Select two numbers from interlaced blocks of numbers

Question

Select one of two number selection strategies and select two numbers using that strategy.

The strategy is selected using an enum implementation of the strategy pattern.

Strategy one: Ordered Numbers are selected sequentially. The last number selected is persisted in the database and the next two numbers are selected.

Strategy two: Interlaced Numbers are selected from interlaced groups of numbers so that no two numbers are sequential and sufficiently apart to appear randomly selected. No number can be selected more than once.

Interlaced blocks of numbers are generated based on a block size and a minimum and maximum number. Numbers are selected from the begining of one block and the end of the other in ascending and descending order respectively.

Example: Total numbers 10000, starting at 1000 with a block size of 1000.

block 1: 1000 - 1999
block 2: 2000 - 2999
block 3: 3000 - 3999
block 4: 4000 - 4999
...

Note: the last block should end 10,000 not 9999.

----

Aim of the exercise: Change "block size" to "group size" in the number selection text, starting with "Strategy two: Interlaced" and going on through "size of 1000.", and give that part again.

Dataset items
----

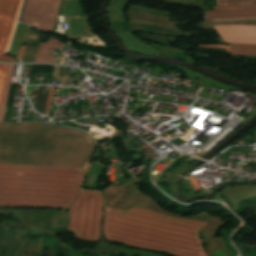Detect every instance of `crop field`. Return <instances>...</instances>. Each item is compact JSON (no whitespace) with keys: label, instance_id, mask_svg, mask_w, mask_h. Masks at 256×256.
Segmentation results:
<instances>
[{"label":"crop field","instance_id":"crop-field-15","mask_svg":"<svg viewBox=\"0 0 256 256\" xmlns=\"http://www.w3.org/2000/svg\"><path fill=\"white\" fill-rule=\"evenodd\" d=\"M230 45H232V49L256 50V45H250V44H230Z\"/></svg>","mask_w":256,"mask_h":256},{"label":"crop field","instance_id":"crop-field-3","mask_svg":"<svg viewBox=\"0 0 256 256\" xmlns=\"http://www.w3.org/2000/svg\"><path fill=\"white\" fill-rule=\"evenodd\" d=\"M84 169L0 165V206L68 208Z\"/></svg>","mask_w":256,"mask_h":256},{"label":"crop field","instance_id":"crop-field-10","mask_svg":"<svg viewBox=\"0 0 256 256\" xmlns=\"http://www.w3.org/2000/svg\"><path fill=\"white\" fill-rule=\"evenodd\" d=\"M13 67H14V65H9L8 72H7L6 82H5L1 106H0V122H2V120H3V115H4L9 85H10V81H11V77H12Z\"/></svg>","mask_w":256,"mask_h":256},{"label":"crop field","instance_id":"crop-field-12","mask_svg":"<svg viewBox=\"0 0 256 256\" xmlns=\"http://www.w3.org/2000/svg\"><path fill=\"white\" fill-rule=\"evenodd\" d=\"M250 3H256V0H217L218 5L250 4Z\"/></svg>","mask_w":256,"mask_h":256},{"label":"crop field","instance_id":"crop-field-11","mask_svg":"<svg viewBox=\"0 0 256 256\" xmlns=\"http://www.w3.org/2000/svg\"><path fill=\"white\" fill-rule=\"evenodd\" d=\"M38 46H27L22 62H33Z\"/></svg>","mask_w":256,"mask_h":256},{"label":"crop field","instance_id":"crop-field-20","mask_svg":"<svg viewBox=\"0 0 256 256\" xmlns=\"http://www.w3.org/2000/svg\"><path fill=\"white\" fill-rule=\"evenodd\" d=\"M33 86H27L26 93H31Z\"/></svg>","mask_w":256,"mask_h":256},{"label":"crop field","instance_id":"crop-field-13","mask_svg":"<svg viewBox=\"0 0 256 256\" xmlns=\"http://www.w3.org/2000/svg\"><path fill=\"white\" fill-rule=\"evenodd\" d=\"M7 67H8V65L0 64V100H1V96H2Z\"/></svg>","mask_w":256,"mask_h":256},{"label":"crop field","instance_id":"crop-field-18","mask_svg":"<svg viewBox=\"0 0 256 256\" xmlns=\"http://www.w3.org/2000/svg\"><path fill=\"white\" fill-rule=\"evenodd\" d=\"M228 53H238V54H255L256 51H227Z\"/></svg>","mask_w":256,"mask_h":256},{"label":"crop field","instance_id":"crop-field-2","mask_svg":"<svg viewBox=\"0 0 256 256\" xmlns=\"http://www.w3.org/2000/svg\"><path fill=\"white\" fill-rule=\"evenodd\" d=\"M84 132L40 123L0 124V163L83 167L94 150Z\"/></svg>","mask_w":256,"mask_h":256},{"label":"crop field","instance_id":"crop-field-1","mask_svg":"<svg viewBox=\"0 0 256 256\" xmlns=\"http://www.w3.org/2000/svg\"><path fill=\"white\" fill-rule=\"evenodd\" d=\"M205 224L137 208L119 210L106 206L103 232L109 240L136 248L173 256H207L198 235Z\"/></svg>","mask_w":256,"mask_h":256},{"label":"crop field","instance_id":"crop-field-16","mask_svg":"<svg viewBox=\"0 0 256 256\" xmlns=\"http://www.w3.org/2000/svg\"><path fill=\"white\" fill-rule=\"evenodd\" d=\"M41 36H42L41 34L36 33L33 30H31L30 28H28L27 37L25 39V42L36 40V39H41Z\"/></svg>","mask_w":256,"mask_h":256},{"label":"crop field","instance_id":"crop-field-4","mask_svg":"<svg viewBox=\"0 0 256 256\" xmlns=\"http://www.w3.org/2000/svg\"><path fill=\"white\" fill-rule=\"evenodd\" d=\"M103 209L102 195L93 191H80L76 202L69 209L68 230L77 238L97 241Z\"/></svg>","mask_w":256,"mask_h":256},{"label":"crop field","instance_id":"crop-field-19","mask_svg":"<svg viewBox=\"0 0 256 256\" xmlns=\"http://www.w3.org/2000/svg\"><path fill=\"white\" fill-rule=\"evenodd\" d=\"M25 47H26V45L21 46V47H20V49H19L18 58H19V59H21V60H22V56H23V53H24Z\"/></svg>","mask_w":256,"mask_h":256},{"label":"crop field","instance_id":"crop-field-9","mask_svg":"<svg viewBox=\"0 0 256 256\" xmlns=\"http://www.w3.org/2000/svg\"><path fill=\"white\" fill-rule=\"evenodd\" d=\"M61 44H63V43H61L53 38L46 42L41 43L38 48L34 62L54 63L55 57L49 56V54L52 50V47L60 48ZM62 47H61V49H62ZM57 48H54V49L59 50Z\"/></svg>","mask_w":256,"mask_h":256},{"label":"crop field","instance_id":"crop-field-14","mask_svg":"<svg viewBox=\"0 0 256 256\" xmlns=\"http://www.w3.org/2000/svg\"><path fill=\"white\" fill-rule=\"evenodd\" d=\"M241 21H256V18H241V19H229V20H208V19H204V22H241Z\"/></svg>","mask_w":256,"mask_h":256},{"label":"crop field","instance_id":"crop-field-8","mask_svg":"<svg viewBox=\"0 0 256 256\" xmlns=\"http://www.w3.org/2000/svg\"><path fill=\"white\" fill-rule=\"evenodd\" d=\"M217 32L229 43L256 44V28L217 26Z\"/></svg>","mask_w":256,"mask_h":256},{"label":"crop field","instance_id":"crop-field-5","mask_svg":"<svg viewBox=\"0 0 256 256\" xmlns=\"http://www.w3.org/2000/svg\"><path fill=\"white\" fill-rule=\"evenodd\" d=\"M60 0H27L21 22L52 30Z\"/></svg>","mask_w":256,"mask_h":256},{"label":"crop field","instance_id":"crop-field-7","mask_svg":"<svg viewBox=\"0 0 256 256\" xmlns=\"http://www.w3.org/2000/svg\"><path fill=\"white\" fill-rule=\"evenodd\" d=\"M214 11H204V18L227 19L256 17V5L212 7Z\"/></svg>","mask_w":256,"mask_h":256},{"label":"crop field","instance_id":"crop-field-17","mask_svg":"<svg viewBox=\"0 0 256 256\" xmlns=\"http://www.w3.org/2000/svg\"><path fill=\"white\" fill-rule=\"evenodd\" d=\"M53 89L52 87H50V91H49V96H48V100H47V107H46V112H45V115L48 116V113H49V106H50V101H51V96H52V93H53Z\"/></svg>","mask_w":256,"mask_h":256},{"label":"crop field","instance_id":"crop-field-6","mask_svg":"<svg viewBox=\"0 0 256 256\" xmlns=\"http://www.w3.org/2000/svg\"><path fill=\"white\" fill-rule=\"evenodd\" d=\"M21 3L22 0H0V55L8 54L7 49L12 39ZM11 58L0 56V61L16 62Z\"/></svg>","mask_w":256,"mask_h":256}]
</instances>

----

Solution to this task:
Strategy two: Interlaced Numbers are selected from interlaced groups of numbers so that no two numbers are sequential and sufficiently apart to appear randomly selected. No number can be selected more than once.

Interlaced blocks of numbers are generated based on a group size and a minimum and maximum number. Numbers are selected from the begining of one block and the end of the other in ascending and descending order respectively.

Example: Total numbers 10000, starting at 1000 with a group size of 1000.